Il fedelissimo degli Alvaro aveva trovato rifugio in un casolare della zona montana di Sant'Eufemia d'Aspromonte e nel momento dell'arresto era assieme a un fratello e a un altro parente che sono stati fermati per concorso in favoreggiamento personale e procurata inosservanza di pena.
I militari dell'Arma sono riusciti ad individuare il latitante a conclusione di una serie di servizi di appostamento in area impervia e poco accessibile.
Coordinati dal procuratore Giovanni Bombardieri, dall'aggiunto Gaetano Paci e dal pm Giulia Pantano, una volta cinturata l'intera area attorno al casolare è scattato il blitz. Rocco Graziano Delfino era munito di una pistola calibro 6,35 con matricola abrasa munita di due caricatori e 11 cartucce. Ma aveva anche una carta di identità e una patente di guida, entrambe falsificate, grazie alle quali il latitante si muoveva indisturbato.
Non solo. Gli investigatori non hanno dubbi che Delfino avesse una rete di favoreggiatori con i quali comunicava attraverso alcune ricetrasmittenti trovate all'interno del covo.
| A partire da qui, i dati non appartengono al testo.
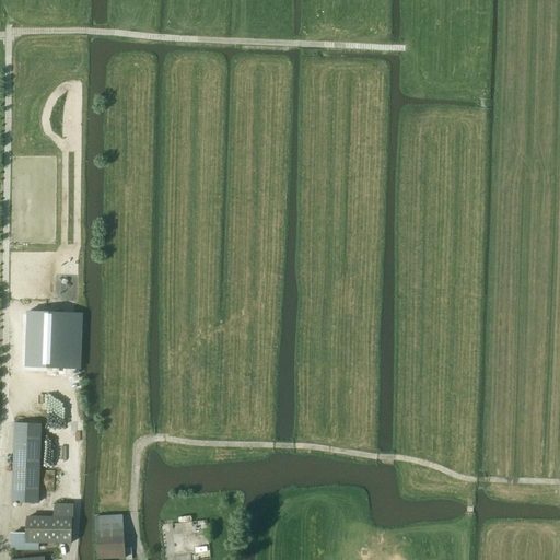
[(20,338),(16,388),(69,391),(70,338),(20,338)]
Nel 2017 Rocco Graziano Delfino si era reso irreperibile allontanandosi dagli arresti domiciliari a cui era sottoposto.
Prima, quindi, si era sottratto all'ordine di carcerazione emesso dalla Procura Generale della Repubblica presso la Corte d'Appello di Reggio Calabria che lo condannava ad una pena di 4 anni e 4 mesi e poi all'ordinanza di custodia cautelare emessa dal gip nell'ambito dell'inchiesta "Eyphemos" poiché ritenuto elemento di spicco della cosca Alvaro di Sinopoli.
Nel marzo scorso, infine, la Procura generale di Reggio Calabria aveva emesso nei suoi confronti un cumulo di pene per un totale di oltre 12 anni di reclusione.